Child Sexual Abuse (CSA) is one of the most common ACE’s, with slightly over 20% of adults reporting having survived it.

It appears that the best way to tackle this is a “cocktail approach” of fixing broken laws that allow most sex offenders to escape consequences for their crimes, educating adults about child sexual abuse so they can protect kids, increasing parents’ over-all life and parenting skills, and working to keep offenders, particularly young ones, from reoffending.

Spanking is common, and legal in most places. Can’t you just teach people to spank and not beat?

No.

Spanking causes a child’s behavior to worsen, not improve. In addition to the negative lessons it teaches kids, it teaches parents to expect instant obedience from their children when they get frustrated.

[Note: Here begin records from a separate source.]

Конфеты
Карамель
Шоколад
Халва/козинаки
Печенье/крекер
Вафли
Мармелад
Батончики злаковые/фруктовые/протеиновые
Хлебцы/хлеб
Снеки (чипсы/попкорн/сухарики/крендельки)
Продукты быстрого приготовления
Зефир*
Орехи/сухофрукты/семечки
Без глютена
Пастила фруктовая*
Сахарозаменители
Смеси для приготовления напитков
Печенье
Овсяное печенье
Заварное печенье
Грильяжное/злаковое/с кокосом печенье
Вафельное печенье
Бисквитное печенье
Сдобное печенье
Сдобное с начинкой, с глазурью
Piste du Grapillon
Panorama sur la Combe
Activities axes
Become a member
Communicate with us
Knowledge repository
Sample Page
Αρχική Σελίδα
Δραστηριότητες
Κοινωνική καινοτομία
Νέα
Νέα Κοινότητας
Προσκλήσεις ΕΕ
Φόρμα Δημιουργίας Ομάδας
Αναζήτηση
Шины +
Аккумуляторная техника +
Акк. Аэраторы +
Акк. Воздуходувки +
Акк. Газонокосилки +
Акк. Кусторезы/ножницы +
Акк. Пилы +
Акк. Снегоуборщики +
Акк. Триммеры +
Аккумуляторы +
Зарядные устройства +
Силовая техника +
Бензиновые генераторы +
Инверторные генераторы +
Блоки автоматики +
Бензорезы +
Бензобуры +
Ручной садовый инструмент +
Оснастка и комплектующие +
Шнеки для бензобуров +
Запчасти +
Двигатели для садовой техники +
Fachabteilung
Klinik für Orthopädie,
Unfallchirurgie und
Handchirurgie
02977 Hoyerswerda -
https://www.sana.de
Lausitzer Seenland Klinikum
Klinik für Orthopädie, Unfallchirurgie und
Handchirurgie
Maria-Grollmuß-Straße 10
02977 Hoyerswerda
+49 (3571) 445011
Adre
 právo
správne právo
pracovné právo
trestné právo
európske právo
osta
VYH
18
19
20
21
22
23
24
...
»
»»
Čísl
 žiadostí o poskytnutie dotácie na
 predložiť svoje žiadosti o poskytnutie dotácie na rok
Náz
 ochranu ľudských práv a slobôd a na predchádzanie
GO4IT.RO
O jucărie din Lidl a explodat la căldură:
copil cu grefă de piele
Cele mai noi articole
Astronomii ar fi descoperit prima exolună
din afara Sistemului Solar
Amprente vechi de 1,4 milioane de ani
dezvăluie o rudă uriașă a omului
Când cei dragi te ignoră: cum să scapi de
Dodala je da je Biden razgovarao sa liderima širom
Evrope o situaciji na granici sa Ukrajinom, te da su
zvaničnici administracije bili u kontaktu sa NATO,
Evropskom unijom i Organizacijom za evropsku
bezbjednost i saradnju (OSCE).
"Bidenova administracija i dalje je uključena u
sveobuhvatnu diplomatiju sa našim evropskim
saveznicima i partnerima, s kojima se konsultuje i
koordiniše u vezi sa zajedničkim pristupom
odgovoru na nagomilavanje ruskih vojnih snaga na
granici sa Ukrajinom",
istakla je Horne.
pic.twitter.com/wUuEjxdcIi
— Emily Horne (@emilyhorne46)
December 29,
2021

Another problem is that both children and adults get “desensitized” to spanking, with the child responding with less fear of being hit, and the parent deriving less satisfaction with their response to “ordinary” spanking.

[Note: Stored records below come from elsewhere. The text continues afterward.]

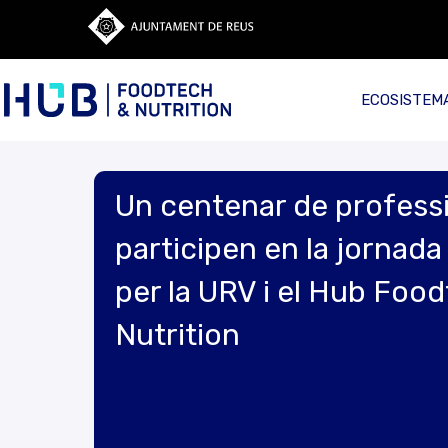
ECOSISTEM
Un centenar de profess
participen en la jornad
per la URV i el Hub Foo
Nutrition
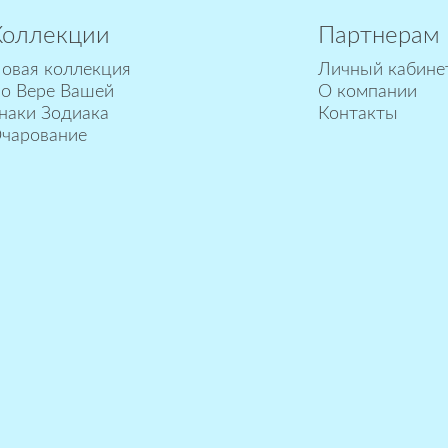
Коллекции
Партнерам
овая коллекция
Личный кабине
о Вере Вашей
О компании
наки Зодиака
Контакты
чарование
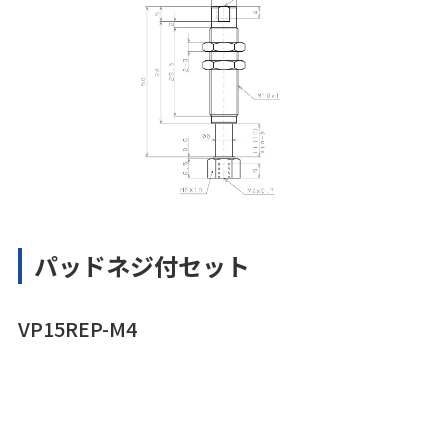
パッドネジ付セット
VP15REP-M4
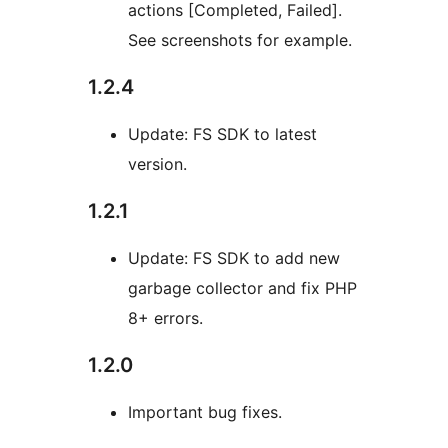
actions [Completed, Failed].
See screenshots for example.
1.2.4
Update: FS SDK to latest
version.
1.2.1
Update: FS SDK to add new
garbage collector and fix PHP
8+ errors.
1.2.0
Important bug fixes.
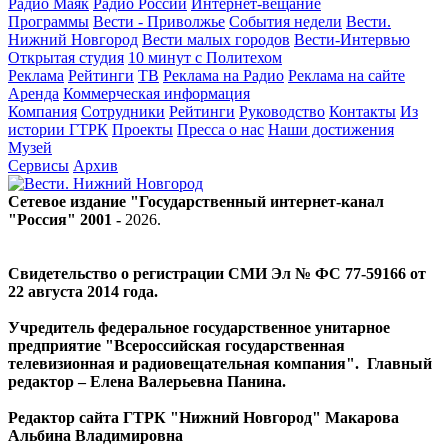
Радио Маяк
Радио России
Интернет-вещание
Программы
Вести - Приволжье
События недели
Вести.
Нижний Новгород
Вести малых городов
Вести-Интервью
Открытая студия
10 минут с Политехом
Реклама
Рейтинги
ТВ
Реклама на Радио
Реклама на сайте
Аренда
Коммерческая информация
Компания
Сотрудники
Рейтинги
Руководство
Контакты
Из
истории ГТРК
Проекты
Пресса о нас
Наши достижения
Музей
Сервисы
Архив
Сетевое издание "Государственный интернет-канал
"Россия" 2001 -
2026
.
Свидетельство о регистрации СМИ Эл № ФС 77-59166 от
22 августа 2014 года.
Учредитель федеральное государственное унитарное
предприятие "Всероссийская государственная
телевизионная и радиовещательная компания". Главный
редактор – Елена Валерьевна Панина.
Редактор сайта ГТРК "Нижний Новгород" Макарова
Альбина Владимировна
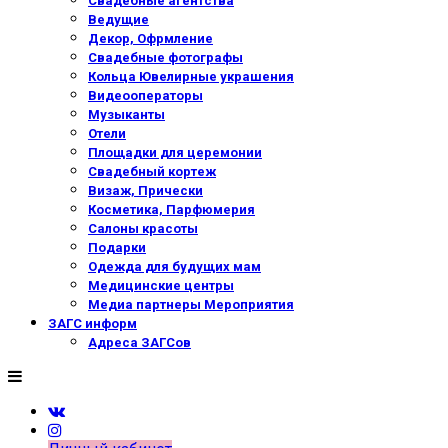
Свадебные агентства
Ведущие
Декор, Офрмление
Свадебные фотографы
Кольца Ювелирные украшения
Видеооператоры
Музыканты
Отели
Площадки для церемонии
Свадебный кортеж
Визаж, Прически
Косметика, Парфюмерия
Салоны красоты
Подарки
Одежда для будущих мам
Медицинские центры
Медиа партнеры Мероприятия
ЗАГС информ
Адреса ЗАГСов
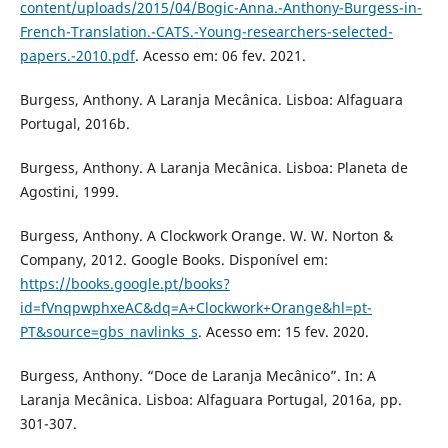
content/uploads/2015/04/Bogic-Anna.-Anthony-Burgess-in-
French-Translation.-CATS.-Young-researchers-selected-
papers.-2010.pdf
. Acesso em: 06 fev. 2021.
Burgess, Anthony. A Laranja Mecânica. Lisboa: Alfaguara
Portugal, 2016b.
Burgess, Anthony. A Laranja Mecânica. Lisboa: Planeta de
Agostini, 1999.
Burgess, Anthony. A Clockwork Orange. W. W. Norton &
Company, 2012. Google Books. Disponível em:
https://books.google.pt/books?
id=fVnqpwphxeAC&dq=A+Clockwork+Orange&hl=pt-
PT&source=gbs_navlinks_s
. Acesso em: 15 fev. 2020.
Burgess, Anthony. “Doce de Laranja Mecânico”. In: A
Laranja Mecânica. Lisboa: Alfaguara Portugal, 2016a, pp.
301-307.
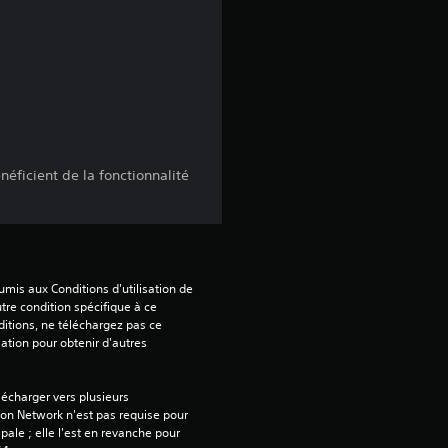
3
.
6
7
néficient de la fonctionnalité
é
t
mis aux Conditions d'utilisation de 
tre condition spécifique à ce 
o
itions, ne téléchargez pas ce 
sation pour obtenir d'autres 
i
écharger vers plusieurs 
l
on Network n'est pas requise pour 
ipale ; elle l'est en revanche pour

If a parent is committed to not spanking, and then spanks once out of utter frustration and anger, they’re much less likely to hit the child hard enough to cause physical damage and fear as a parent who is “desensitized” to hitting the child.

How do you prevent the ACE’s related to neglect?

Evidence-based maternal home visiting programs effectively prevent both emotional and physical neglect. They also help parents control any mental illnesses and substance abuse issues they may be suffering from, eliminating another source of ACEs.

CPS has a different definition of “neglect” to the ACE Study. From CPS’s point of view, it’s not “neglect” if a child doesn’t have food, shelter, heat, or medical care as long as the family is doing everything possible to access and utilize the community’s resources. It is an ACE if a child doesn’t have food, shelter, medical care, etc., regardless of how hard the parents may be trying to provide them.

So, in addition to good parents, part of ACE prevention is ensuring a community has an infrastructure to meet the basic needs of every child in the community. Seasoned CPS workers will say that chronically neglectful families are among the hardest ones to help; there can be multiple, complex “failure modes,” which underscores how important it is to prevent the neglect from starting.

If all ACE’s have the same “weight”, and a divorce is as bad as witnessing domestic violence, should we even try to influence what adults in abusive relationships do?

Adults who batter their partners are more likely to abuse their children. Striking their partner gives their children an ACE score of 1. Psychological abuse, physical abuse, and sexual abuse each carry a score of 1.

If the mother becomes so compromised from the chronic stress she’s under that she neglects or abuses the children, add additional ACE points. The death of a parent is a further point; domestic murder is a leading cause of death among women in specific age brackets, and women in acts of self-defense murder many men.

Abusers who are never held accountable for their actions won’t change and will go on to abuse more adults and to harm their children.

The ACE study shows that domestic violence is a public health issue with an impact that spreads far beyond the privacy of households. Having less contact with a bad parent can be unpleasant for children, but the ACE study shows that, in the case of domestic violence, this is the right thing to do.